Thirdly, cultivate the habit of reading. It doesn’t have to be limited to your career. This world is bigger than you can ever imagine. The more you read, the more you become aware. I started reading The Economist, a world renowned newspaper, about a year back. Amongst the many positives that it brought along, one that stands out is the change in my mindset. I am much more broadminded now and I have a better idea of how the world works. What I would like to highlight here in connection with this is time management and the importance of sacrifice. I read The Economist while traveling and on weekends when I am at home. That would be the time when we are busy chatting on our cell phones or lazing around. I used to do the same before. I stopped it and the results are marvelous. I don’t crib about the lack of time anymore. There’s so much time if we know how to use it. From an average friends list of almost 15 with whom I used to chat with everyday, it has come down to almost nil. Do I miss anything? No. On the contrary I have gained a lot. So, get into the habit of reading. Treat it like an investment in a bank. The returns will accrue over a period of time. The more you invest the higher returns you will get.
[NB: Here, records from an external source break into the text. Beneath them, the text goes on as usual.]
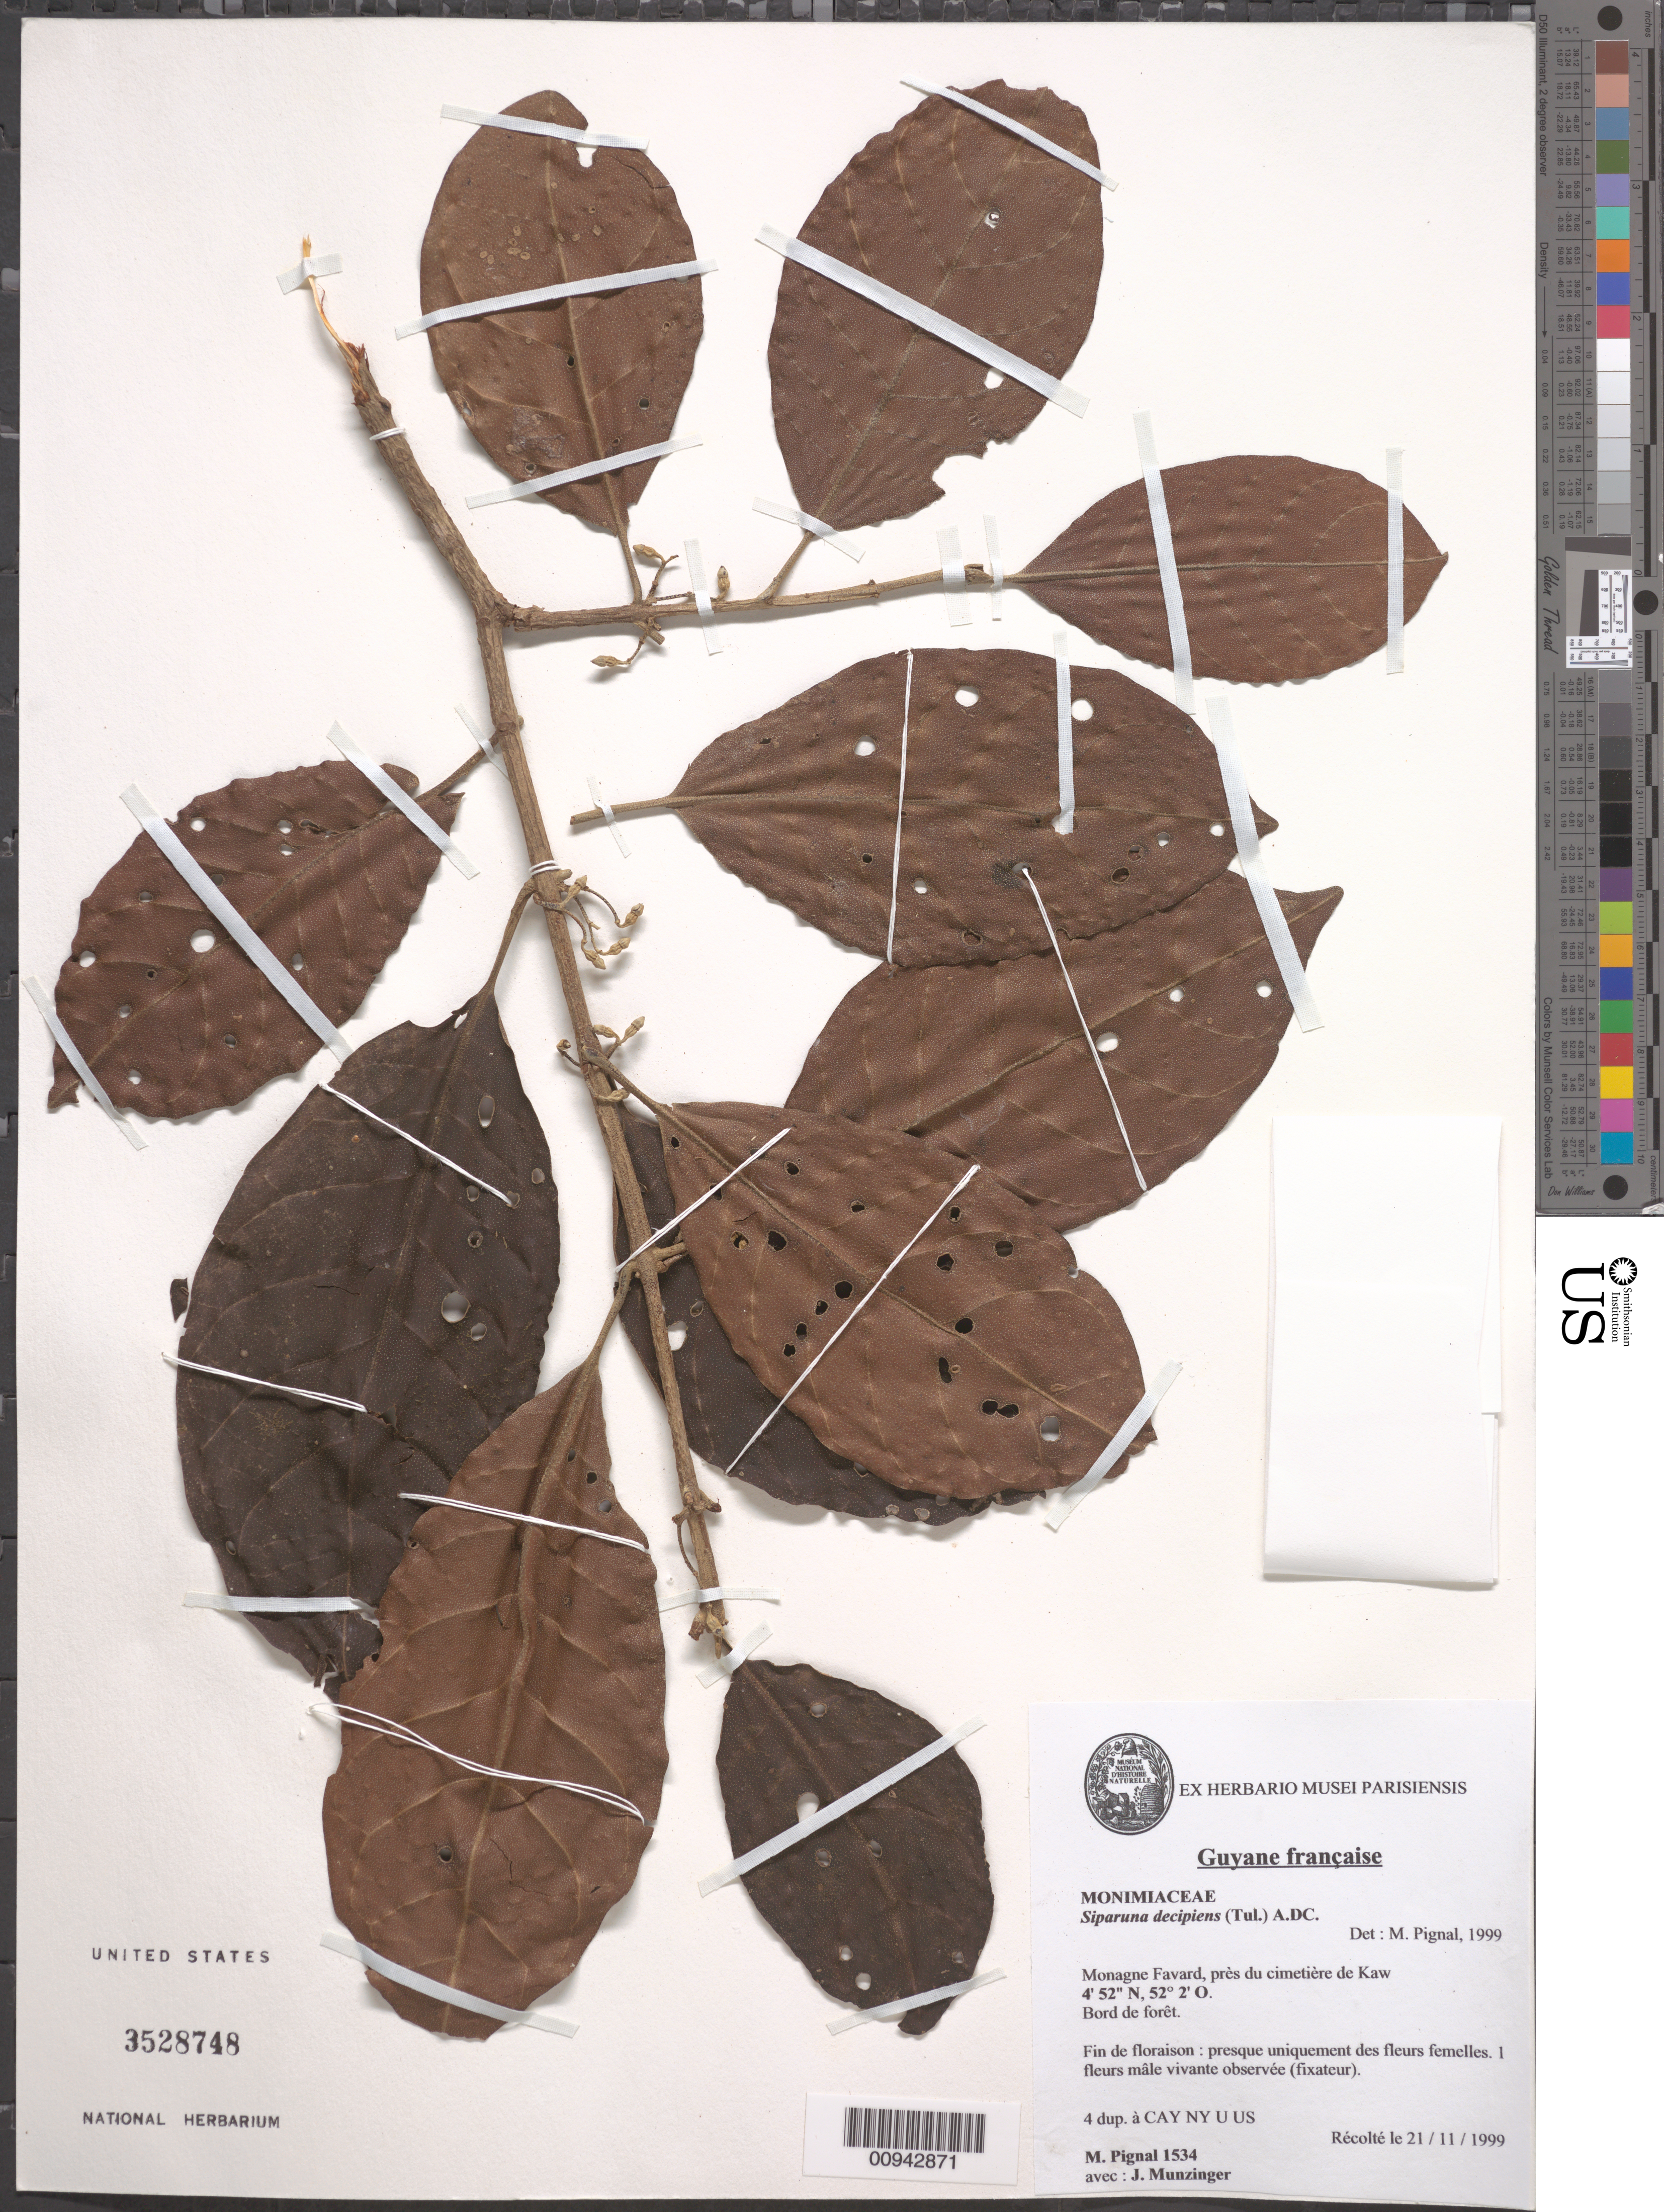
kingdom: Plantae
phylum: Tracheophyta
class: Magnoliopsida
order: Laurales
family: Siparunaceae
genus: Siparuna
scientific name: Siparuna decipiens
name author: (Tul.) A. DC.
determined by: Pignal, M.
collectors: M. Pignal & J. K. Munzinger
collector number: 1534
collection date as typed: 21-Nov-99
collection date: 1999-11-21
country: French Guiana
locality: Montagne Favard, pres du cimetiere de Kaw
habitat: Bord de foret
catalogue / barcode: US 3528748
The fourth thing I would like to suggest is self motivation. Be inspired always. Don’t let life become monotonous. I agree that it’s easier said than done. But it’s one of the key success factors. Don’t be disheartened by minor hurdles and major failures. A few years down the line you will probably realize they made the journey worthwhile. Take it in your stride. And this comes from a guy who has been facing repeated failures. So trust me, I know. If you are working hard, if you are true to what you do, then you WILL get success one day or the other. The key thing is to stay motivated.

So, work hard, inculcate discipline and sacrifice in your life, aim high, read, learn and then repeat the cycle. You must have heard your parents and teachers and other elders preach all this over the years. So this may seem like a repeat dose. Yet, don’t ignore it. Whatever I have written above has only been derived from the lives of all the great, immensely successful people I have known, directly or indirectly and have read about down the years. So they are tried and tested methods. They helped those people. They will help you as well. Don’t be fickle minded and waste your lives in following conventions. Look for the exceptions. Look for the shining stars who refused to bow down to norms and who lived life on their own terms. They are the ones who you need to be inspired by. Rise above mediocrity. If you have that kind of environment, culture and people around you, then shun them. If you want something, you do everything needed to get it. You don’t go down the path everyone takes. You carve out your own path. You make your own choices. And then you don’t stop. You keep going. Remember, life is just a long road. Success or failure is just pit stops. What matters is how far you go. So, let not a day go by without learning, without reading, without working hard. The fruits of success when you eventually get them will taste splendidly sweet.

I am old school. I believe more in hard work than the smarter version of it. Smart work works for some people. It doesn’t work for me. So if you are someone who has believed in smart work, then stick to it. For all the others, try following whatever I have written above. If it helps you, it will have served its purpose. If it doesn’t, then pass it on to anyone whom you think will gain a lot from it.